2014年07月17日
農研機構・オルガノなど、高純度セラミドの連続生産技術を開発
【カテゴリー】:ファインケミカル
【関連企業・団体】:オルガノ、農林水産省

農林水産省の農業・食品産業技術総合研究機構(農研機構)は、オルガノ、日本製粉と共同で、米ぬかから95%以上の高純度セラミドを工業的に連続生産する技術を世界で初めて開発したと発表した。

高純度セラミドは、色、臭いがほとんどなく、皮膚に含まれる保湿成分で、皮膚への塗布、経口摂取により保湿などの効果が期待されることから、化粧品や医薬品、機能性食品の原料、研究用途としての利用が期待される。

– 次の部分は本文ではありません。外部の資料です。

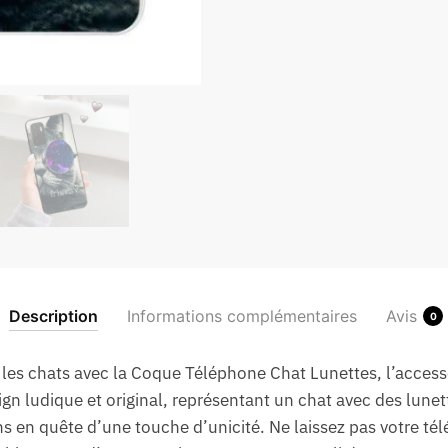
Description
Informations complémentaires
Avis
0
les chats avec la Coque Téléphone Chat Lunettes, l’accessoi
ign ludique et original, représentant un chat avec des lune
ns en quête d’une touche d’unicité. Ne laissez pas votre té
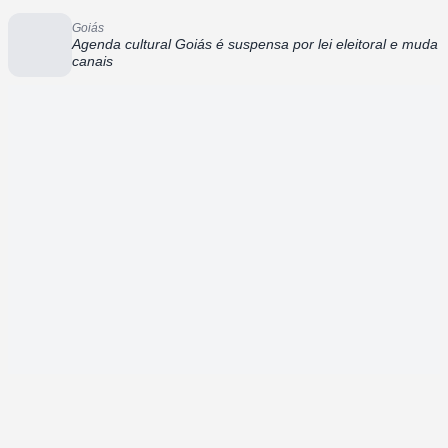
Goiás
Agenda cultural Goiás é suspensa por lei eleitoral e muda
canais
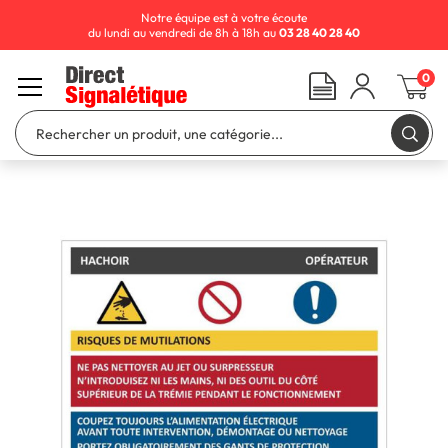
Notre équipe est à votre écoute
du lundi au vendredi de 8h à 18h au
03 28 40 28 40
0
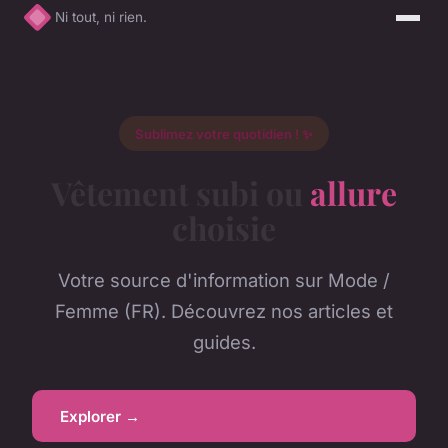
Ni tout, ni rien.
Sublimez votre quotidien ! ✨
Vêtement subi ou
allure
choisie
Votre source d'information sur Mode /
Femme (FR). Découvrez nos articles et
guides.
Explorer →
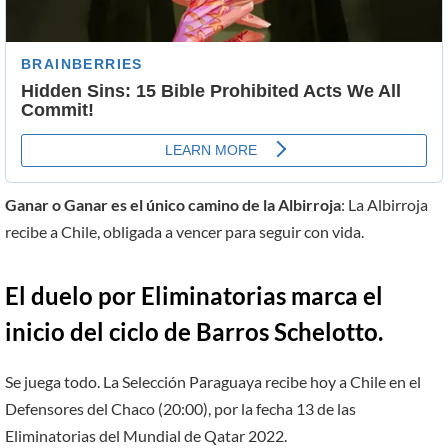
Ganar o Ganar es el único camino de la Albirroja
: La Albirroja
recibe a Chile, obligada a vencer para seguir con vida.
El duelo por Eliminatorias marca el
inicio del ciclo de Barros Schelotto.
Se juega todo. La Selección Paraguaya recibe hoy a Chile en el
Defensores del Chaco (20:00), por la fecha 13 de las
Eliminatorias del Mundial de Qatar 2022.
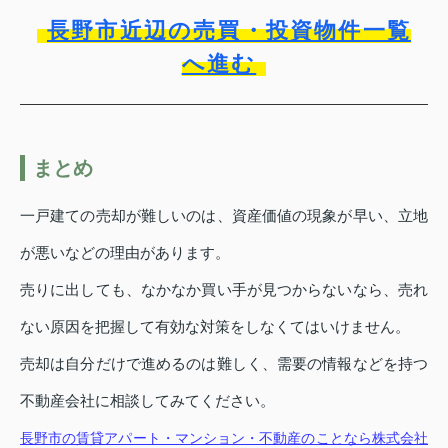
長野市近辺の売買・投資物件一覧
へ進む
まとめ
一戸建ての売却が難しいのは、資産価値の現象が早い、立地
が悪いなどの理由があります。
売りに出しても、なかなか買い手が見つからないなら、売れ
ない原因を把握して有効な対策をしなくてはいけません。
売却は自分だけで進めるのは難しく、需要の情報などを持つ
不動産会社に相談してみてください。
長野市の賃貸アパート・マンション・不動産のことなら株式会社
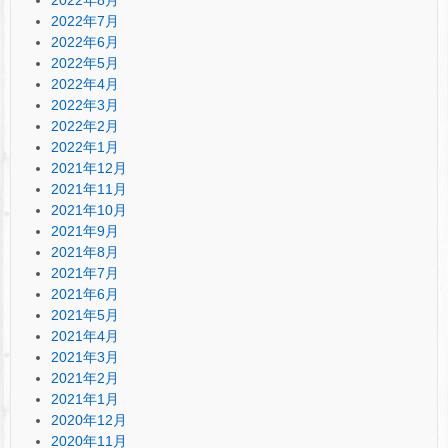
2022年7月
2022年6月
2022年5月
2022年4月
2022年3月
2022年2月
2022年1月
2021年12月
2021年11月
2021年10月
2021年9月
2021年8月
2021年7月
2021年6月
2021年5月
2021年4月
2021年3月
2021年2月
2021年1月
2020年12月
2020年11月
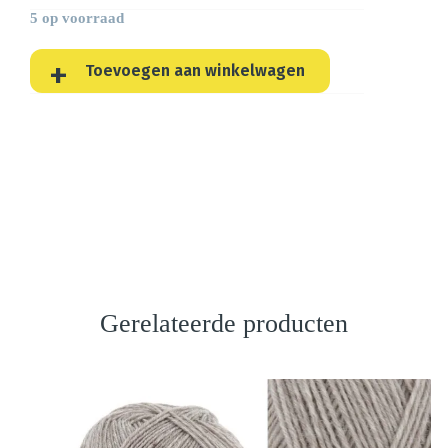
5 op voorraad
Toevoegen aan winkelwagen
Gerelateerde producten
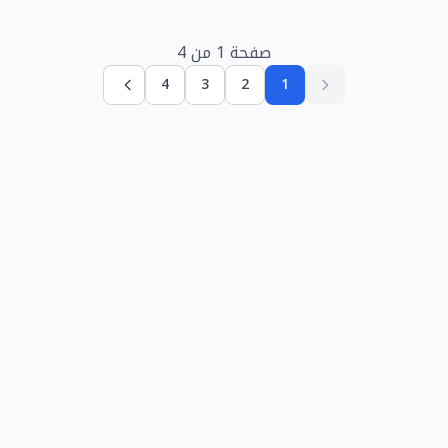
صفحة
1
من
4
4
3
2
1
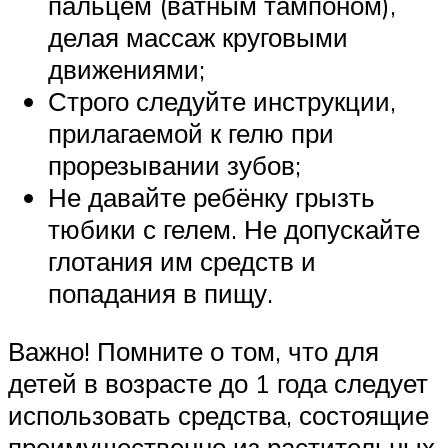
пальцем (ватным тампоном),
делая массаж круговыми
движениями;
Строго следуйте инструкции,
прилагаемой к гелю при
прорезывании зубов;
Не давайте ребёнку грызть
тюбики с гелем. Не допускайте
глотания им средств и
попадания в пищу.
Важно! Помните о том, что для
детей в возрасте до 1 года следует
использовать средства, состоящие
преимущественно из растительных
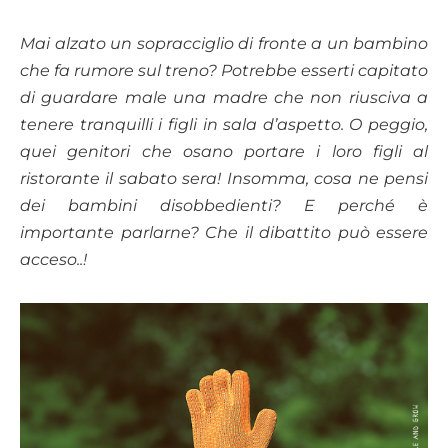
Mai alzato un sopracciglio di fronte a un bambino
che fa rumore sul treno? Potrebbe esserti capitato
di guardare male una madre che non riusciva a
tenere tranquilli i figli in sala d’aspetto. O peggio,
quei genitori che osano portare i loro figli al
ristorante il sabato sera! Insomma, cosa ne pensi
dei bambini disobbedienti? E perché è
importante parlarne? Che il dibattito può essere
acceso..!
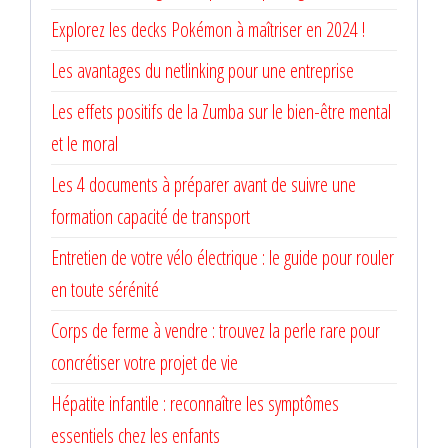
Explorez les decks Pokémon à maîtriser en 2024 !
Les avantages du netlinking pour une entreprise
Les effets positifs de la Zumba sur le bien-être mental
et le moral
Les 4 documents à préparer avant de suivre une
formation capacité de transport
Entretien de votre vélo électrique : le guide pour rouler
en toute sérénité
Corps de ferme à vendre : trouvez la perle rare pour
concrétiser votre projet de vie
Hépatite infantile : reconnaître les symptômes
essentiels chez les enfants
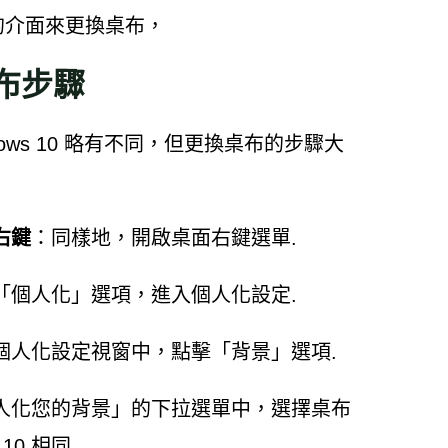
直觀的介面來更換桌布，
桌布步驟
indows 10 略有不同，但更換桌布的步驟大
右鍵
：同樣地，開啟桌面右鍵選單.
「個人化」選項，進入個人化設定.
個人化設定視窗中，點擊「背景」選項.
人化您的背景」的下拉選單中，選擇桌布
10 相同.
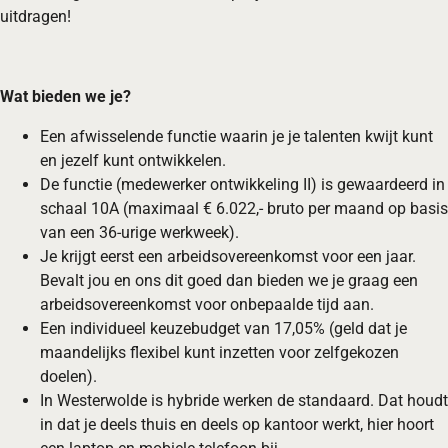
uitdragen!
Wat bieden we je?
Een afwisselende functie waarin je je talenten kwijt kunt
en jezelf kunt ontwikkelen.
De functie (medewerker ontwikkeling II) is gewaardeerd in
schaal 10A (maximaal € 6.022,- bruto per maand op basis
van een 36-urige werkweek).
Je krijgt eerst een arbeidsovereenkomst voor een jaar.
Bevalt jou en ons dit goed dan bieden we je graag een
arbeidsovereenkomst voor onbepaalde tijd aan.
Een individueel keuzebudget van 17,05% (geld dat je
maandelijks flexibel kunt inzetten voor zelfgekozen
doelen).
In Westerwolde is hybride werken de standaard. Dat houdt
in dat je deels thuis en deels op kantoor werkt, hier hoort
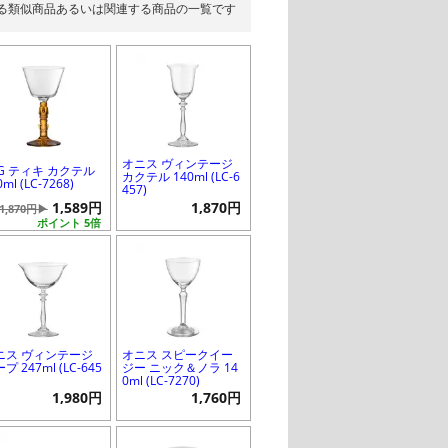
る類似商品あるいは関連する商品の一覧です
オニス ヴィンテージ
CG ティキ カクテル
カクテル 140ml (LC-6
0ml (LC-7268)
457)
1,589円
1,870円
1,870円▶
ポイント 5倍
ニス ヴィンテージ
オニス スピークイー
プ 247ml (LC-645
ジー ニック＆ノラ 14
0ml (LC-7270)
1,980円
1,760円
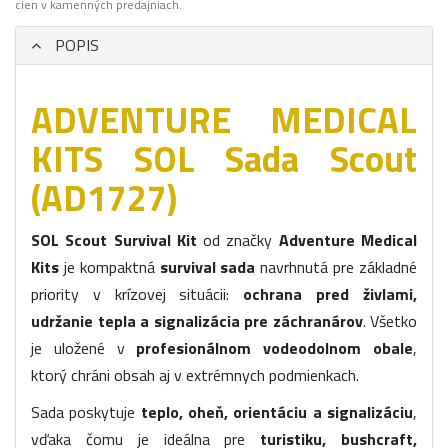
cien v kamenných predajniach.
POPIS
ADVENTURE MEDICAL
KITS SOL Sada Scout
(AD1727)
SOL Scout Survival Kit
od značky
Adventure Medical
Kits
je kompaktná
survival sada
navrhnutá pre základné
priority v krízovej situácii:
ochrana pred živlami,
udržanie tepla a signalizácia pre záchranárov
. Všetko
je uložené v
profesionálnom vodeodolnom obale
,
ktorý chráni obsah aj v extrémnych podmienkach.
Sada poskytuje
teplo, oheň, orientáciu a signalizáciu
,
vďaka čomu je ideálna pre
turistiku, bushcraft,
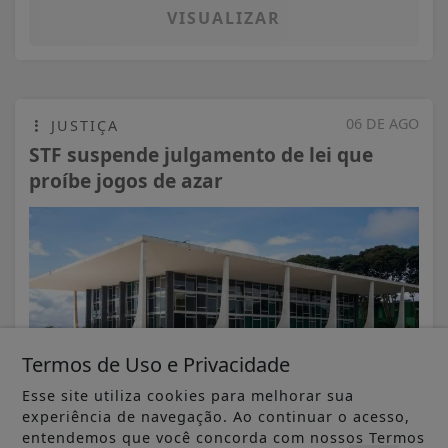
VISUALIZAR
06 DE AGO
JUSTIÇA
STF suspende julgamento de lei que
proíbe jogos de azar
Termos de Uso e Privacidade
Esse site utiliza cookies para melhorar sua
experiência de navegação. Ao continuar o acesso,
entendemos que você concorda com nossos Termos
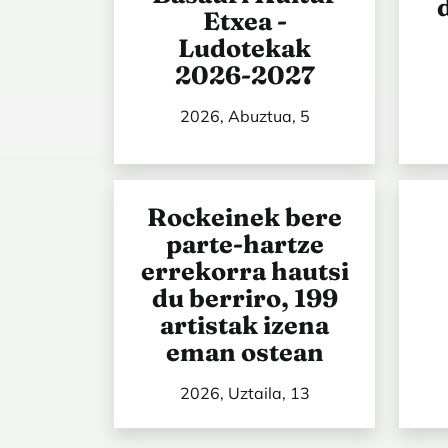
Etxea -
Ludotekak
2026-2027
2026, Abuztua, 5
Rockeinek bere
parte-hartze
errekorra hautsi
du berriro, 199
artistak izena
eman ostean
2026, Uztaila, 13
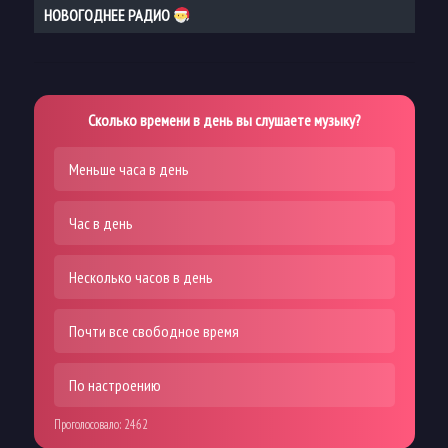
НОВОГОДНЕЕ РАДИО
Сколько времени в день вы слушаете музыку?
Меньше часа в день
Час в день
Несколько часов в день
Почти все свободное время
По настроению
Проголосовало:
2462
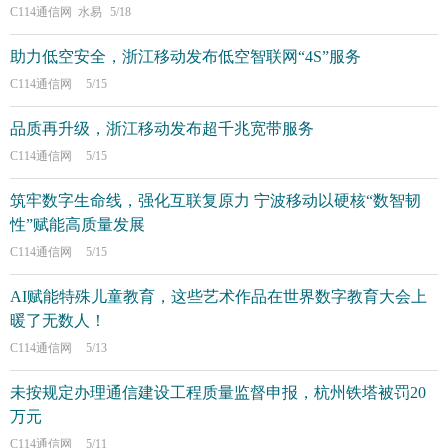
C114通信网 水易
5/18
助力低空安全，浙江移动发布低空智联网“4S”服务
C114通信网
5/15
品质再升级，浙江移动发布超千兆宽带服务
C114通信网
5/15
筑牢数字生命线，强化互联复原力 宁波移动以硬核“数智韧
性”赋能高质量发展
C114通信网
5/15
AI赋能特殊儿童教育，这些艺术作品在世界数字教育大会上
暖了无数人！
C114通信网
5/13
未按规定办理通信建设工程质量监督申报，杭州铁塔被罚20
万元
C114通信网
5/11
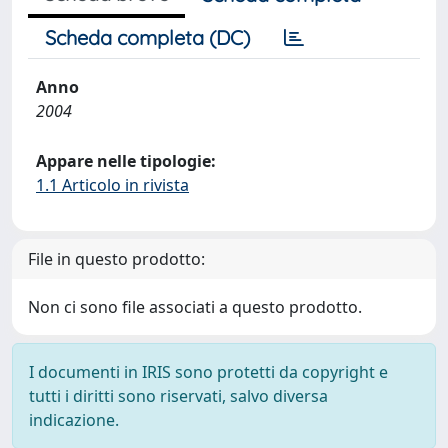
Scheda completa (DC)
Anno
2004
Appare nelle tipologie:
1.1 Articolo in rivista
File in questo prodotto:
Non ci sono file associati a questo prodotto.
I documenti in IRIS sono protetti da copyright e
tutti i diritti sono riservati, salvo diversa
indicazione.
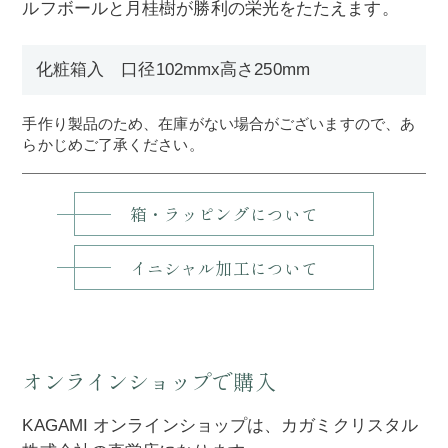
ルフボールと月桂樹が勝利の栄光をたたえます。
化粧箱入 口径102mmx高さ250mm
手作り製品のため、在庫がない場合がございますので、あ
らかじめご了承ください。
箱・ラッピングについて
イニシャル加工について
オンラインショップで購入
KAGAMI オンラインショップは、カガミクリスタル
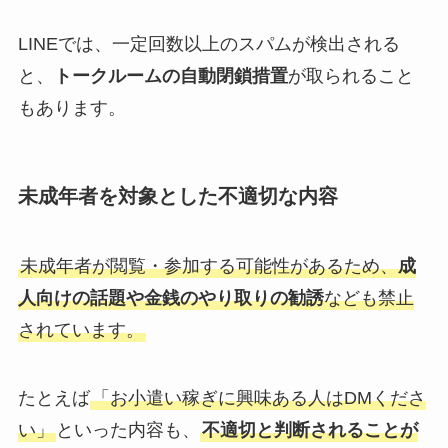
LINEでは、一定回数以上のスパムが検出される
と、
トークルームの自動閉鎖措置
が取られること
もあります。
未成年者を対象とした不適切な内容
未成年者が閲覧・参加する可能性があるため、
成
人向けの話題や金銭のやり取りの勧誘
なども禁止
されています。
たとえば
「お小遣い稼ぎに興味ある人はDMくださ
い」
といった内容も、
不適切と判断されることが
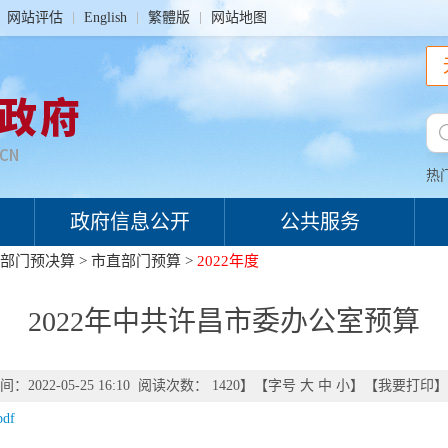
网站评估
English
繁體版
网站地图
热
政府信息公开
公共服务
部门预决算
>
市直部门预算
>
2022年度
2022年中共许昌市委办公室预算
：2022-05-25 16:10 阅读次数：
1420
】【字号
大
中
小
】【
我要打印
】
df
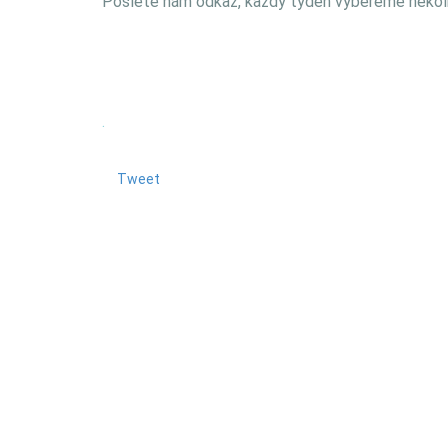
Pošlete nám odkaz, každý týden vybereme několi
.
Tweet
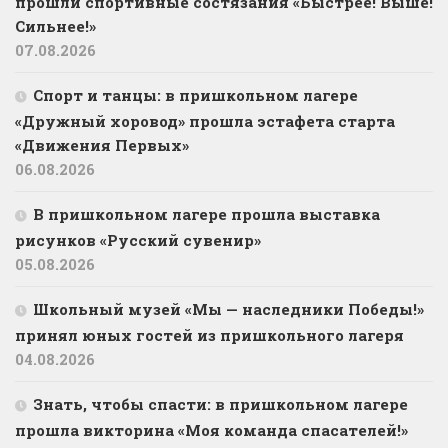
прошли спортивные состязания «Быстрее! Выше!
Сильнее!»
07.08.2026
Спорт и танцы: в пришкольном лагере
«Дружный хоровод» прошла эстафета старта
«Движения Первых»
06.08.2026
В пришкольном лагере прошла выставка
рисунков «Русский сувенир»
05.08.2026
Школьный музей «Мы — наследники Победы!»
принял юных гостей из пришкольного лагеря
04.08.2026
Знать, чтобы спасти: в пришкольном лагере
прошла викторина «Моя команда спасателей!»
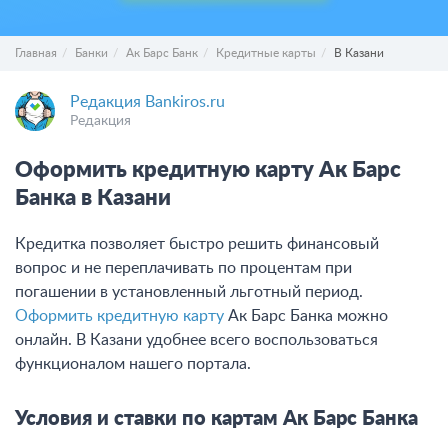
Главная
Банки
Ак Барс Банк
Кредитные карты
В Казани
Редакция Bankiros.ru
Редакция
Оформить кредитную карту Ак Барс
Банка в Казани
Кредитка позволяет быстро решить финансовый
вопрос и не переплачивать по процентам при
погашении в установленный льготный период.
Оформить кредитную карту
Ак Барс Банка можно
онлайн. В Казани удобнее всего воспользоваться
функционалом нашего портала.
Условия и ставки по картам Ак Барс Банка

現在市場に出ているセラミドは、純度10%程度の低純度品であり、夾雑物(セラミド以外の90%の成分)に由来する色や臭いがあるものもあり、用途が限られている。高純度なセラミドは、色、臭いがほとんどなく、澱(おり)も生じないため、透明な化粧液や医薬品、研究用途に使用できる。

現在、主流となっている植物セラミドには、ステロール配糖体が必ず混在する。これは、セラミドと分離が困難で、セラミドを高純度化する上で問題となっていた。今回、共同研究グループは、工業的なクロマト分離技術(疑似移動層クロマトグラフィー)を応用することで、純粋なセラミドの工業的な分離に成功した。

通常のセラミドは、複数のセラミド種の混合体であるが、今回の技術を応用すれば、セラミド種ごとの製造が可能になる。

今回開発した技術は、米ぬか以外のものを素材とする植物セラミドにも応用が可能である。セラミド素材ごとの高純度セラミドの効能の評価が可能となり、より効能の高いセラミド製品の開発への展開が期待される。